Work instruction —
In the entries below, find each line with the string "down" and copy it.

Data provided —
■ ■ ■ ■ ■
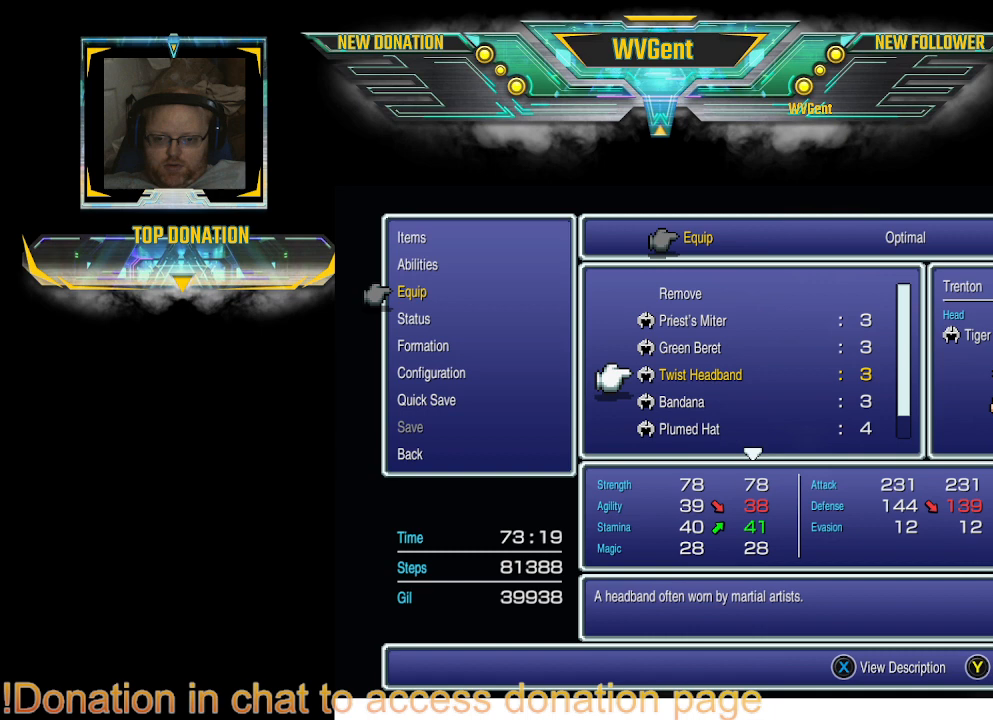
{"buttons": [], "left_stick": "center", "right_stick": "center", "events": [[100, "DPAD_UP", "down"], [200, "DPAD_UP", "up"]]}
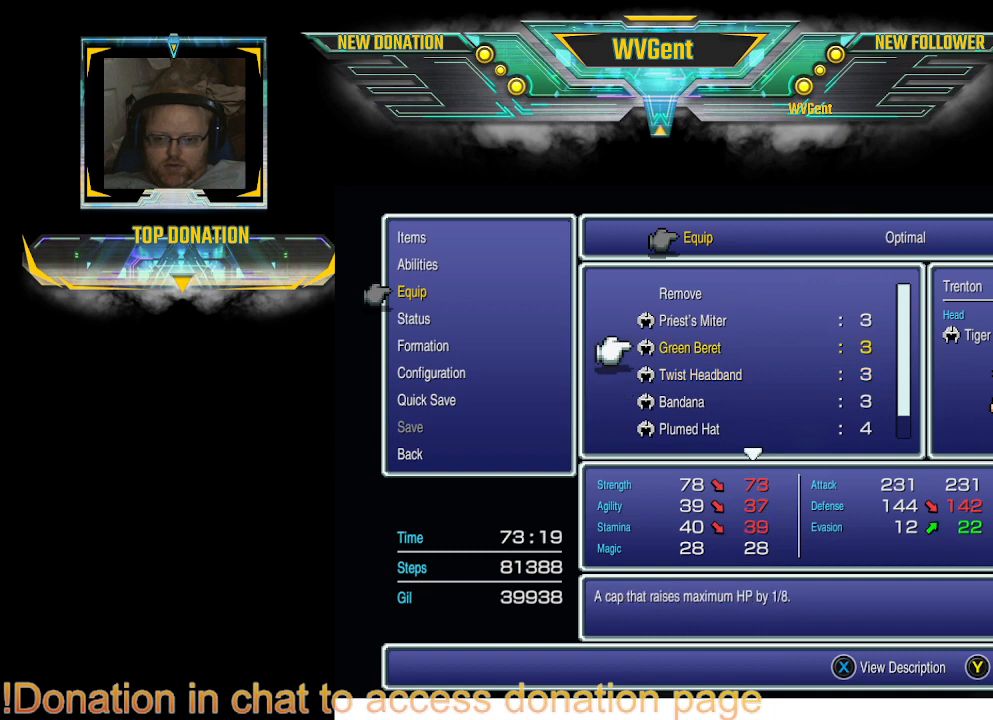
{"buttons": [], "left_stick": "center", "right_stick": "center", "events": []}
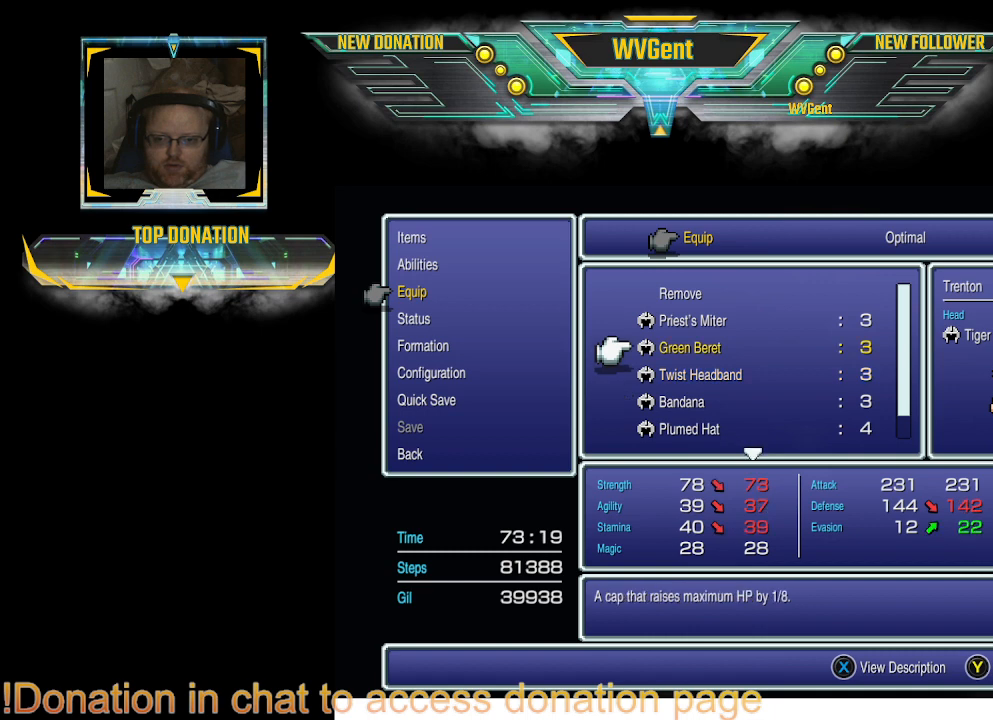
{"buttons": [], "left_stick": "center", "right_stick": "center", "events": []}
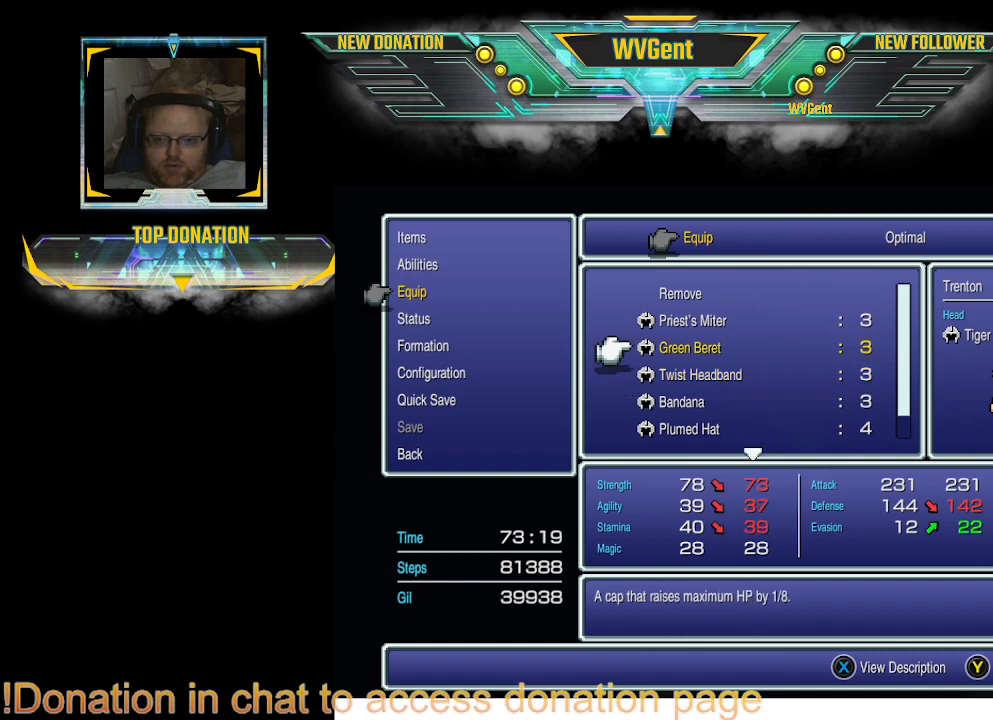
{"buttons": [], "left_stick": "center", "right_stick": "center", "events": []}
■ ■ ■ ■ ■
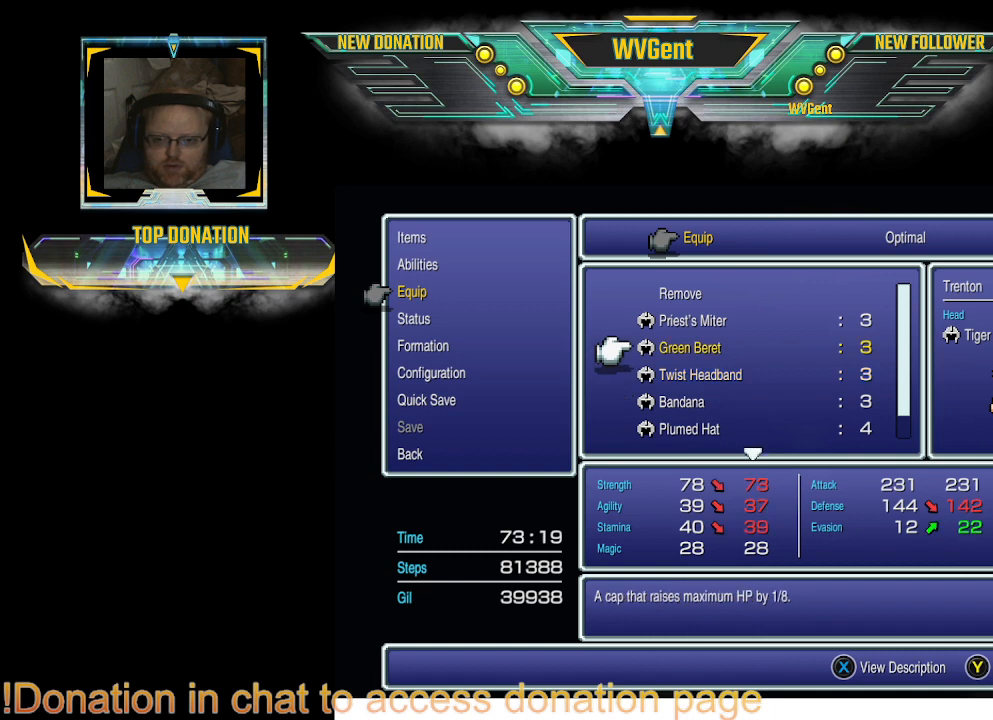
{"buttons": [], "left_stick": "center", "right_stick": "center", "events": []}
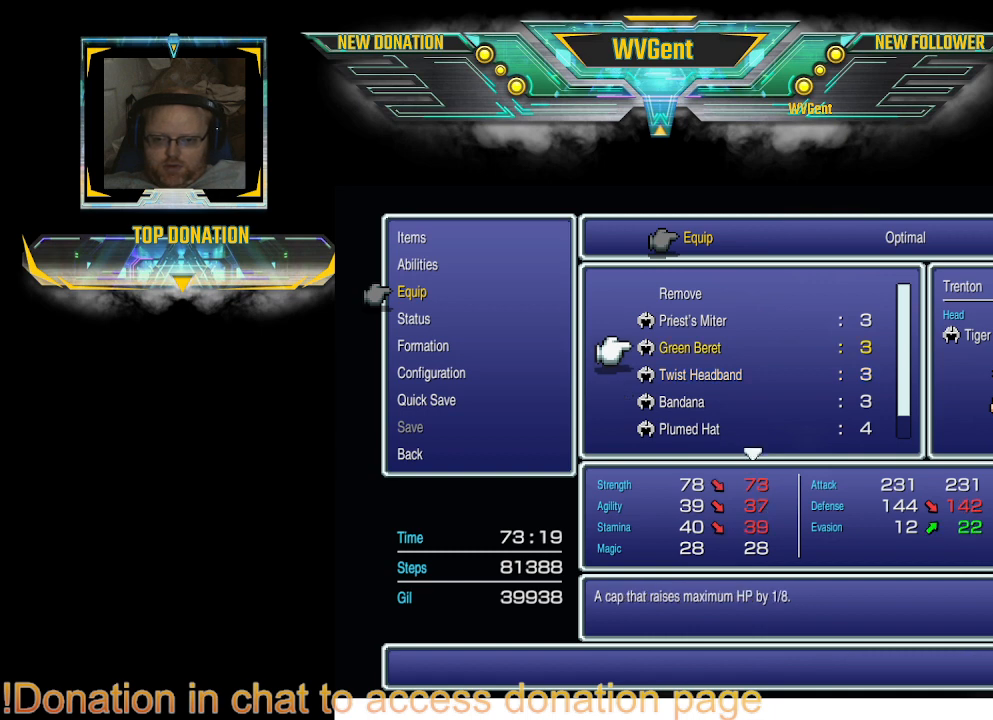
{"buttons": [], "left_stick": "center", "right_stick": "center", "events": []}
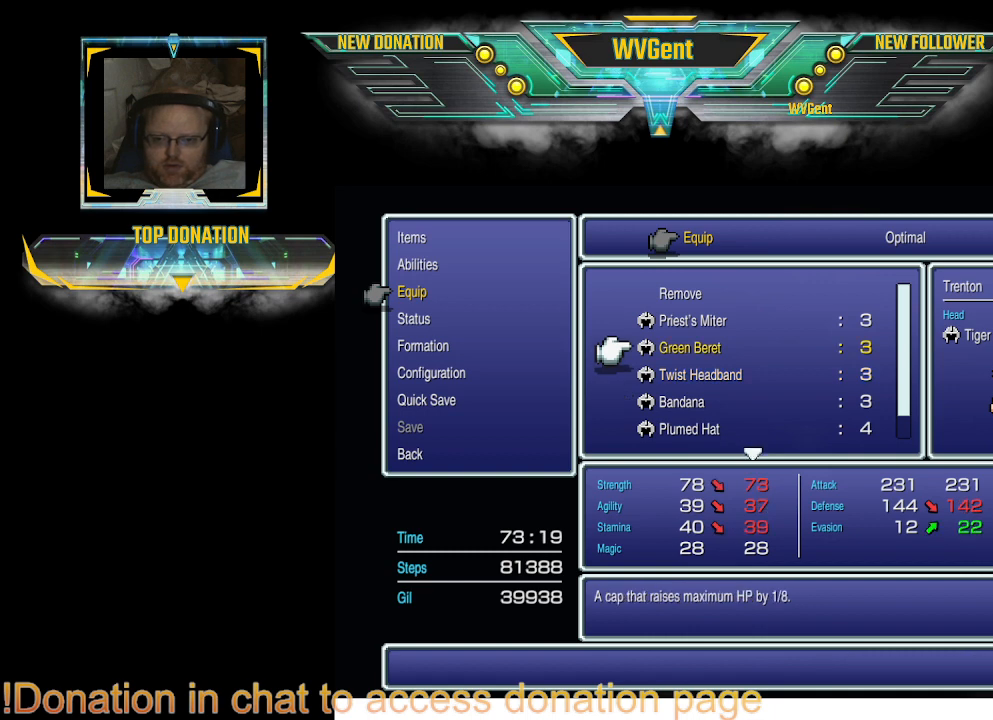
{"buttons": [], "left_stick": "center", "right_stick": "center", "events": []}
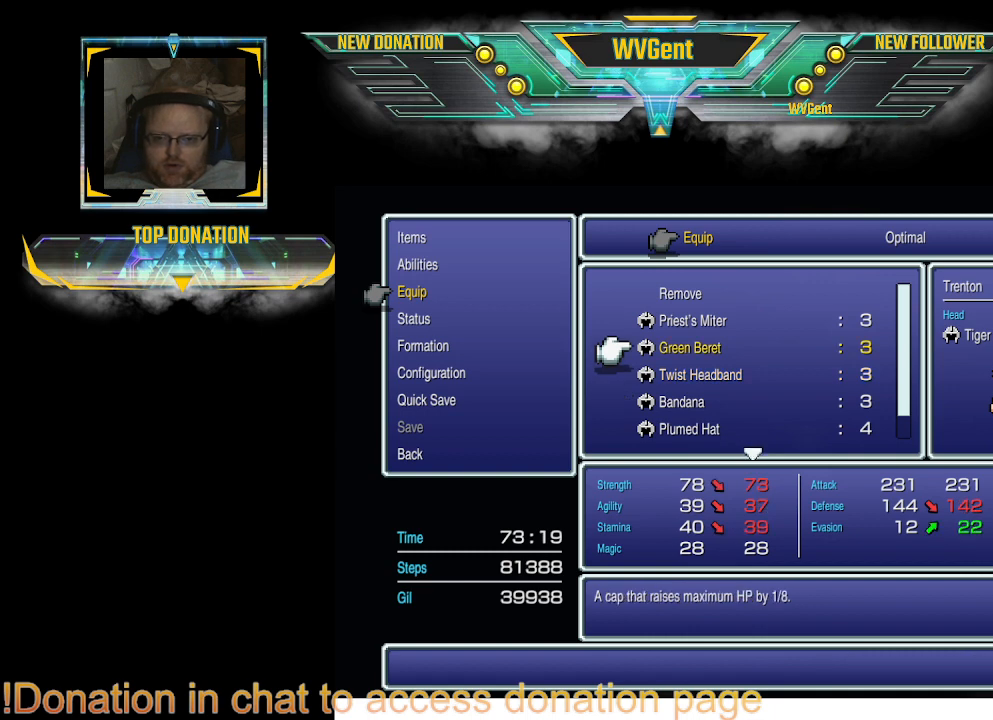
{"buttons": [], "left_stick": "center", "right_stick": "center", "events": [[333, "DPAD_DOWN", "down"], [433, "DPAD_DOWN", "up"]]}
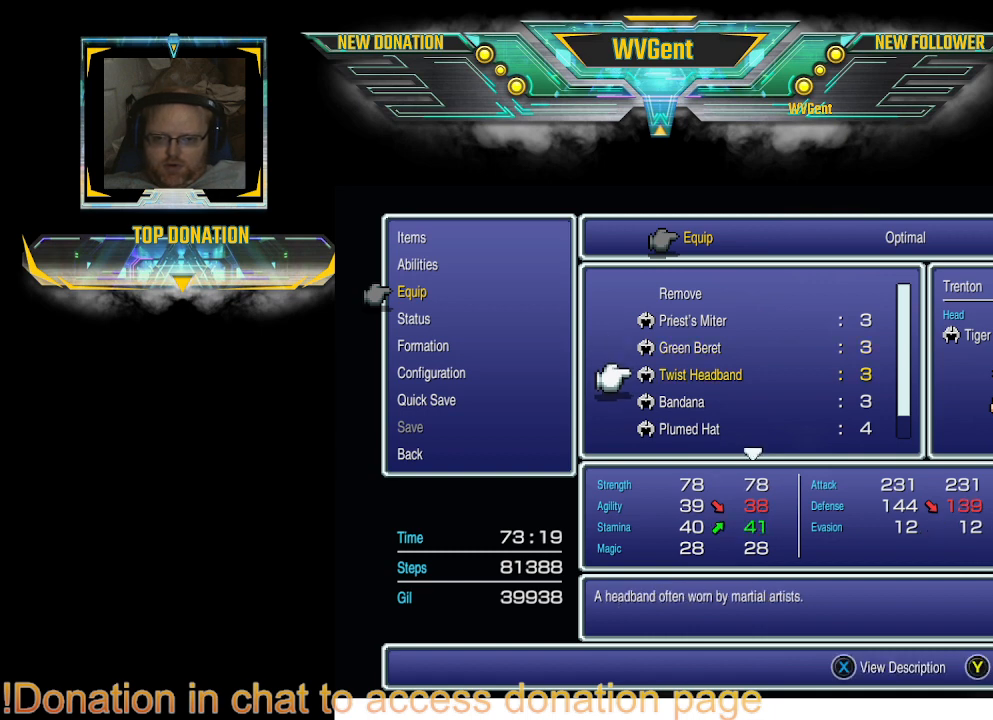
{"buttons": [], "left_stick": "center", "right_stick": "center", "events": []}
■ ■ ■ ■ ■
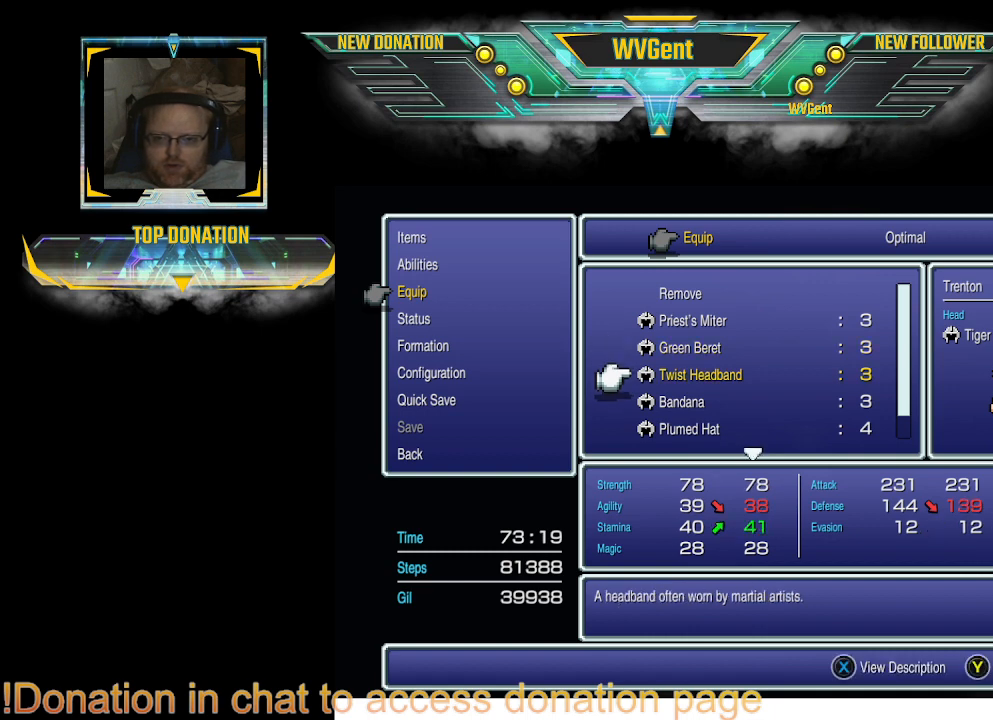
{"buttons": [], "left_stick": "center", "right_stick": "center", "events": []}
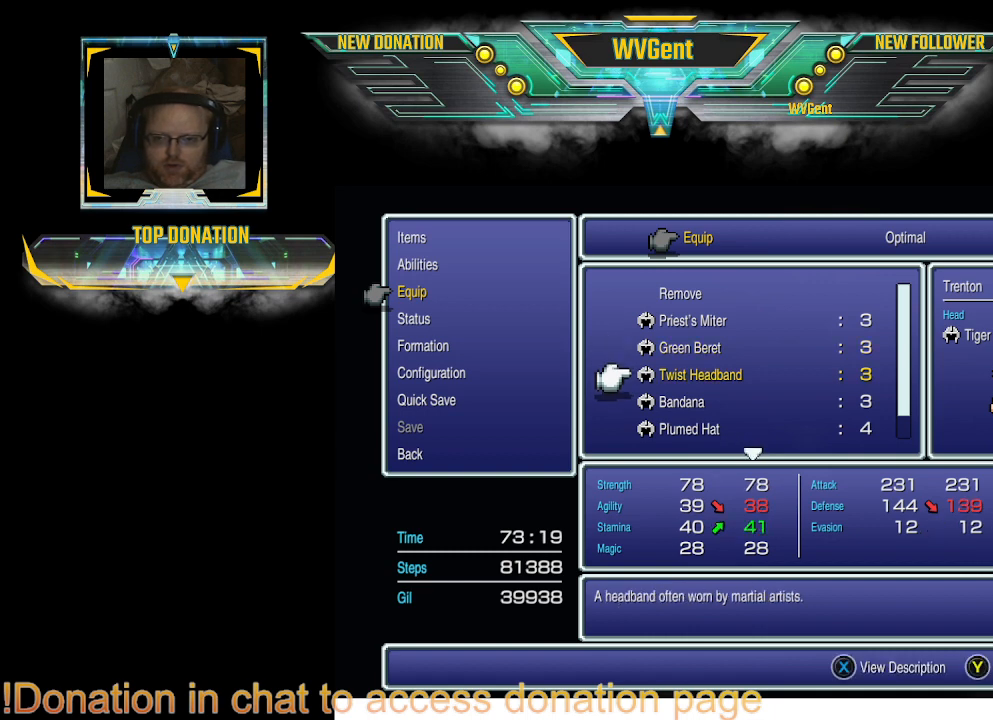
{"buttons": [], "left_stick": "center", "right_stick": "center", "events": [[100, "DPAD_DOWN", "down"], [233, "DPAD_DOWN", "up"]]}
■ ■ ■ ■ ■
Your response —
{"buttons": [], "left_stick": "center", "right_stick": "center", "events": [[100, "DPAD_UP", "down"], [200, "DPAD_UP", "up"]]}
{"buttons": [], "left_stick": "center", "right_stick": "center", "events": [[333, "DPAD_DOWN", "down"], [433, "DPAD_DOWN", "up"]]}
{"buttons": [], "left_stick": "center", "right_stick": "center", "events": [[100, "DPAD_DOWN", "down"], [233, "DPAD_DOWN", "up"]]}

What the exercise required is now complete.